Here’s my first Spring Cleaning post. The last time I edited this one was 29 November 2006, if you can believe it. I’ve decided to just post these more or less as is, with my only edits being spell checking, link checking, completing incomplete sentences, stuff like that. So I feel compelled to say: these reflect my thinking at the time they were written, not necessarily my thinking now.

Thanks to Paul for pointing out Jay Rosen’s presentation/paper/talk titled “Bloggers vs. Journalists is Over.”

I read this and what struck me most strongly was the section where he discusses the collapse of objectivity as the “ethical touchstone for journalism.” Rosen quotes:

“objectivity has outlived its usefulness as an ethical touchstone for journalism.”

Now, objectivity is part of principle #1 in the ALA Code of Ethics. So this got me thinking, has objectivity outlived its usefulness as an ethical touchstone for librarianship?

Michael Buckland1 questions the extent to which libraries can be neutral, but in the end he seems to suggest that neutrality is indeed a worthwhile goal for libraries. I think, though, that I’m more in agreement with his first point: I’m not sure how neutral libraries can be at all.
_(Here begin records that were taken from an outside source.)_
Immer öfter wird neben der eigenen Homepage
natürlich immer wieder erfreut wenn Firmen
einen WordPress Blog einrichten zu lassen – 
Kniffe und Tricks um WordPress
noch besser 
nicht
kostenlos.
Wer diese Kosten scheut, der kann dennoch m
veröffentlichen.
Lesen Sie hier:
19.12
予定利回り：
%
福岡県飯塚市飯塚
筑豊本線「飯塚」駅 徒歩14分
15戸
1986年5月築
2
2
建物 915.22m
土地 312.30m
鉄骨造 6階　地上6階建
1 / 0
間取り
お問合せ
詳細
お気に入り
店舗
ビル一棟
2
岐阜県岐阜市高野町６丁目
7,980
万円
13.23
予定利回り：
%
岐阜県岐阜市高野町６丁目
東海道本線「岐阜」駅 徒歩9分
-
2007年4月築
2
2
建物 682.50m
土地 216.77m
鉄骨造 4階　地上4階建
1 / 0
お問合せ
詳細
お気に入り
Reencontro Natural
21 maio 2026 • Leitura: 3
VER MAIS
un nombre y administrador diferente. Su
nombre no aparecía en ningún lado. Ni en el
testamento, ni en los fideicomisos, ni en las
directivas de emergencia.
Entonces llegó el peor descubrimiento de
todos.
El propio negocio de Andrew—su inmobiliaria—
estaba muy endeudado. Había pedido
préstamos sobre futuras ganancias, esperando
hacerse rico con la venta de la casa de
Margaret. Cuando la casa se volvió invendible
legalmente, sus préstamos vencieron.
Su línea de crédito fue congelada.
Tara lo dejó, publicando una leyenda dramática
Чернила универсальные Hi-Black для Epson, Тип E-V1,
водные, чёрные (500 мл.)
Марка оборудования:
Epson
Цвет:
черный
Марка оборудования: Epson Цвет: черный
After all principle #2 is “no censorship,” #3 is “the user’s right to privacy,” #4 is “respect for intellectual property rights,” #6 is “users’ interests over private interests”… shall I go on?
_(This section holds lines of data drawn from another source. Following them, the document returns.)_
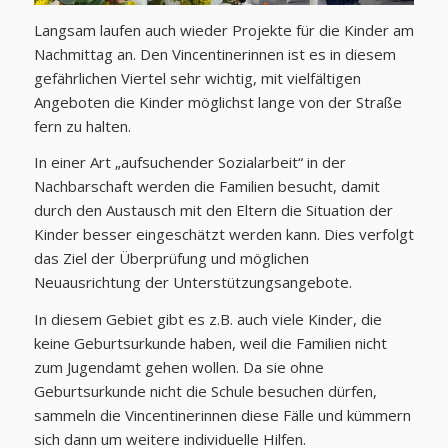
Langsam laufen auch wieder Projekte für die Kinder am
Nachmittag an. Den Vincentinerinnen ist es in diesem
gefährlichen Viertel sehr wichtig, mit vielfältigen
Angeboten die Kinder möglichst lange von der Straße
fern zu halten.
In einer Art „aufsuchender Sozialarbeit“ in der
Nachbarschaft werden die Familien besucht, damit
durch den Austausch mit den Eltern die Situation der
Kinder besser eingeschätzt werden kann. Dies verfolgt
das Ziel der Überprüfung und möglichen
Neuausrichtung der Unterstützungsangebote.
In diesem Gebiet gibt es z.B. auch viele Kinder, die
keine Geburtsurkunde haben, weil die Familien nicht
zum Jugendamt gehen wollen. Da sie ohne
Geburtsurkunde nicht die Schule besuchen dürfen,
sammeln die Vincentinerinnen diese Fälle und kümmern
sich dann um weitere individuelle Hilfen.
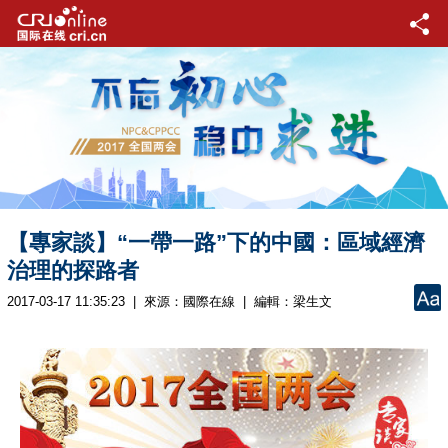
【專家談】“一帶一路”下的中國：區域經濟
治理的探路者
2017-03-17 11:35:23 | 來源：
國際在線
| 編輯：梁生文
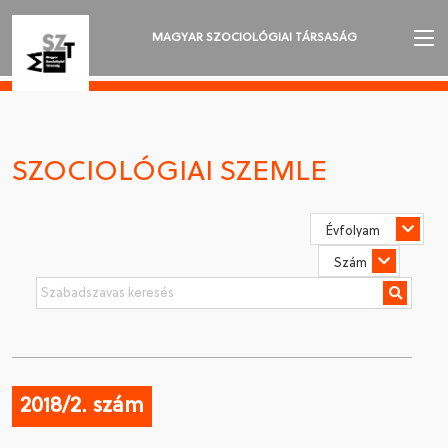
MAGYAR SZOCIOLÓGIAI TÁRSASÁG
AZ MSZT-RŐL
AKTUALITÁSOK
SZOCIOLÓGIAI SZEMLE
VÁNDORGYŰLÉSEK
SZAKOSZTÁLYOK
SZOCIOLÓGIAI SZEMLE
DÍJAK
NYELVVÁLASZTÁS
2018/2. szám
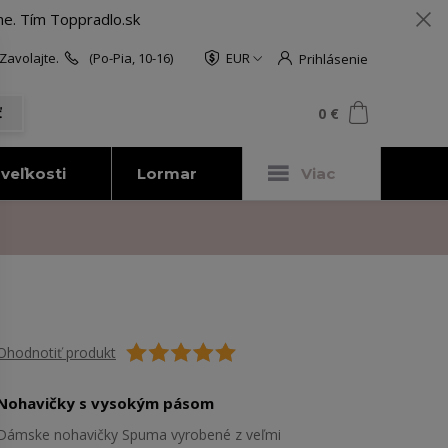
me. Tím Toppradlo.sk
Zavolajte.
(Po-Pia, 10-16)
EUR
Prihlásenie
0
ks
za
0 €
ť
veľkosti
Lormar
Viac
Ohodnotiť produkt
Nohavičky s vysokým pásom
Dámske nohavičky Spuma vyrobené z veľmi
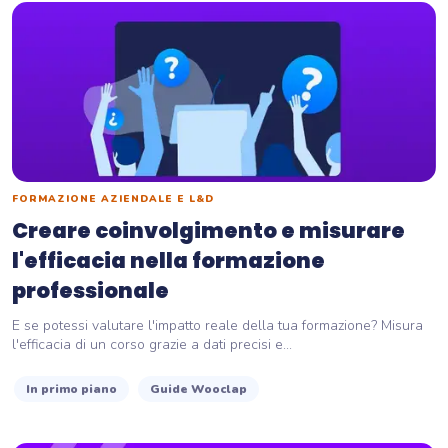
FORMAZIONE AZIENDALE E L&D
Creare coinvolgimento e misurare
l'efficacia nella formazione
professionale
E se potessi valutare l'impatto reale della tua formazione? Misura
l'efficacia di un corso grazie a dati precisi e...
In primo piano
Guide Wooclap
All of these principles are heavily value laden. Though there may be some contradiction between them, or at least some contradiction in how they’re interpreted in some cases: it’s not too difficult to see how “not advancing private interests” and “respect for intellectual property rights” could come into conflict these days. This isn’t the point here, but note to self: this might be worth exploring at some point.

Anyway, these principles are value laden. And given that our Code of Ethics is value laden, does it make sense to try to remain objective? If we really believe in this Code, shouldn’t we be out fighting for the ethics contained in it?
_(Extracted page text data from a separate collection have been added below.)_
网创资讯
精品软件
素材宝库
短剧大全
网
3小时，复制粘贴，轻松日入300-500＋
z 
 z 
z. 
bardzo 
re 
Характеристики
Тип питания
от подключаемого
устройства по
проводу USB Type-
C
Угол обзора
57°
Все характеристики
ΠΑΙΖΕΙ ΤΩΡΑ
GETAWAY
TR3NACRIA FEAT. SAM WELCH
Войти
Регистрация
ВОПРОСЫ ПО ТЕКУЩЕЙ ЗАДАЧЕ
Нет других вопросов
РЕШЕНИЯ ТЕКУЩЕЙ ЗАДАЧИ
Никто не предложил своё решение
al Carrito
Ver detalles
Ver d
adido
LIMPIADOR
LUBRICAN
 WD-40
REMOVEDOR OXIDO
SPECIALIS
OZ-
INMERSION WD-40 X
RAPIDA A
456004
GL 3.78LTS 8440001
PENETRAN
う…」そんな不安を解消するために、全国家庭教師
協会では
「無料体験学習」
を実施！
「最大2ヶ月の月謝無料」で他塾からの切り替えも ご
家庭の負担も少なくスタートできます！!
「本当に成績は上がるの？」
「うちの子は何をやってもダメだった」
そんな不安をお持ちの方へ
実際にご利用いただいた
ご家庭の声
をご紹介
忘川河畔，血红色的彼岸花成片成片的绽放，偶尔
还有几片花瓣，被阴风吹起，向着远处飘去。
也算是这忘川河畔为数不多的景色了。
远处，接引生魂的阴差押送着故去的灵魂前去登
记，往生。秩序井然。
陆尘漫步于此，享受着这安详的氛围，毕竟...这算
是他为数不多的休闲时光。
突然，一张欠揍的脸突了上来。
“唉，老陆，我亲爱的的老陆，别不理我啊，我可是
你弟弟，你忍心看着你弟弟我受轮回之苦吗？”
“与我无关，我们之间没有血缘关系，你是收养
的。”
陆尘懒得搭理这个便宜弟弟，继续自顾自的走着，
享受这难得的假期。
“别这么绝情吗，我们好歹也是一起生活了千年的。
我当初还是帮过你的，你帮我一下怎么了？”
Of course many librarians are. Look what happened with Michael Moore‘s book Stupid White Men.

They are subversive. You think they’re just sitting there at the desk, all quiet and everything. They’re like plotting the revolution, man.
(from an interview with BuzzFlash)

A quick Google search shows me that there’s actually a fairly active — if not large — writing community of Marxist librarians.

Samuel Green writes:

A librarian should be as unwilling to allow an inquirer to leave the library with his question unanswered as a shop-keeper is to have a customer go out of his store without making a purchase.

(I heard Joe Janes say in a talk once something to the effect of: pity poor Green, cited and talked about more now that he’s dead than he ever was when he was alive.)

Along with an answer, should the librarian also provide the user some propaganda?

1 Buckland, M. K. (2003). Five Grand Challenges for Library Research. Library Trends, 51(4), 675-686.